WHAT YOU WILL DO:
Every entry, from the first line to the last, should be output exactly.

MATERIAL FOR THIS EXERCISE:

──────

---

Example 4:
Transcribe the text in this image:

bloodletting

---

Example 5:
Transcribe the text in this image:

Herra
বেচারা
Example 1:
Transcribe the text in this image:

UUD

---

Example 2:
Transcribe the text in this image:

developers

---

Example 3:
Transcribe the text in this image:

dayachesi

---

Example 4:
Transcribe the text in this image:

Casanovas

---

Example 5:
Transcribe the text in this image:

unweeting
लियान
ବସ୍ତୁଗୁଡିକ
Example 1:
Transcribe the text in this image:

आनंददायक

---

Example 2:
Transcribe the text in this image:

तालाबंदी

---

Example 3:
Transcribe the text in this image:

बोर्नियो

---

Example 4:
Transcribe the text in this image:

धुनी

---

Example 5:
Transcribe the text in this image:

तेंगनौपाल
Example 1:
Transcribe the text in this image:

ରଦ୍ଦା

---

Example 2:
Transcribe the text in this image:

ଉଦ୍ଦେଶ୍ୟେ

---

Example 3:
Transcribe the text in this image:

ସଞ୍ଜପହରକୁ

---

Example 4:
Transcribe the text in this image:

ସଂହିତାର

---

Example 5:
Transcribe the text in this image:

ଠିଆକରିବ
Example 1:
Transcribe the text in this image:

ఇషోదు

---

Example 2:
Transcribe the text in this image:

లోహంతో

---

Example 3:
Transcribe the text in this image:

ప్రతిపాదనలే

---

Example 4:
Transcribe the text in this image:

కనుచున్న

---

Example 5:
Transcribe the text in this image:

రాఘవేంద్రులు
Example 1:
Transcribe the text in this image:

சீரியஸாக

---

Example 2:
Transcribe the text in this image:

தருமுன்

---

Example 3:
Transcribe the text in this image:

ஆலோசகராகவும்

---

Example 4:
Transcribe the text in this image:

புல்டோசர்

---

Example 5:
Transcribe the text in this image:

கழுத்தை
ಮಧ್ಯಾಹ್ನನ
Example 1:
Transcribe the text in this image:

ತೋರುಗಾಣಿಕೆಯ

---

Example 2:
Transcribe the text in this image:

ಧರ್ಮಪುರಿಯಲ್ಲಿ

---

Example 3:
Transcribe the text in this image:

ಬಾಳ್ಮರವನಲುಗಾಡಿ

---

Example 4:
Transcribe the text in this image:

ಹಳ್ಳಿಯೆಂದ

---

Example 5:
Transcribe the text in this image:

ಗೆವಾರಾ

──────

ANSWER BOX:
---

Example 4:
Transcribe the text in this image:

bloodletting

---

Example 5:
Transcribe the text in this image:

Herra
বেচারা
Example 1:
Transcribe the text in this image:

UUD

---

Example 2:
Transcribe the text in this image:

developers

---

Example 3:
Transcribe the text in this image:

dayachesi

---

Example 4:
Transcribe the text in this image:

Casanovas

---

Example 5:
Transcribe the text in this image:

unweeting
लियान
ବସ୍ତୁଗୁଡିକ
Example 1:
Transcribe the text in this image:

आनंददायक

---

Example 2:
Transcribe the text in this image:

तालाबंदी

---

Example 3:
Transcribe the text in this image:

बोर्नियो

---

Example 4:
Transcribe the text in this image:

धुनी

---

Example 5:
Transcribe the text in this image:

तेंगनौपाल
Example 1:
Transcribe the text in this image:

ରଦ୍ଦା

---

Example 2:
Transcribe the text in this image:

ଉଦ୍ଦେଶ୍ୟେ

---

Example 3:
Transcribe the text in this image:

ସଞ୍ଜପହରକୁ

---

Example 4:
Transcribe the text in this image:

ସଂହିତାର

---

Example 5:
Transcribe the text in this image:

ଠିଆକରିବ
Example 1:
Transcribe the text in this image:

ఇషోదు

---

Example 2:
Transcribe the text in this image:

లోహంతో

---

Example 3:
Transcribe the text in this image:

ప్రతిపాదనలే

---

Example 4:
Transcribe the text in this image:

కనుచున్న

---

Example 5:
Transcribe the text in this image:

రాఘవేంద్రులు
Example 1:
Transcribe the text in this image:

சீரியஸாக

---

Example 2:
Transcribe the text in this image:

தருமுன்

---

Example 3:
Transcribe the text in this image:

ஆலோசகராகவும்

---

Example 4:
Transcribe the text in this image:

புல்டோசர்

---

Example 5:
Transcribe the text in this image:

கழுத்தை
ಮಧ್ಯಾಹ್ನನ
Example 1:
Transcribe the text in this image:

ತೋರುಗಾಣಿಕೆಯ

---

Example 2:
Transcribe the text in this image:

ಧರ್ಮಪುರಿಯಲ್ಲಿ

---

Example 3:
Transcribe the text in this image:

ಬಾಳ್ಮರವನಲುಗಾಡಿ

---

Example 4:
Transcribe the text in this image:

ಹಳ್ಳಿಯೆಂದ

---

Example 5:
Transcribe the text in this image:

ಗೆವಾರಾ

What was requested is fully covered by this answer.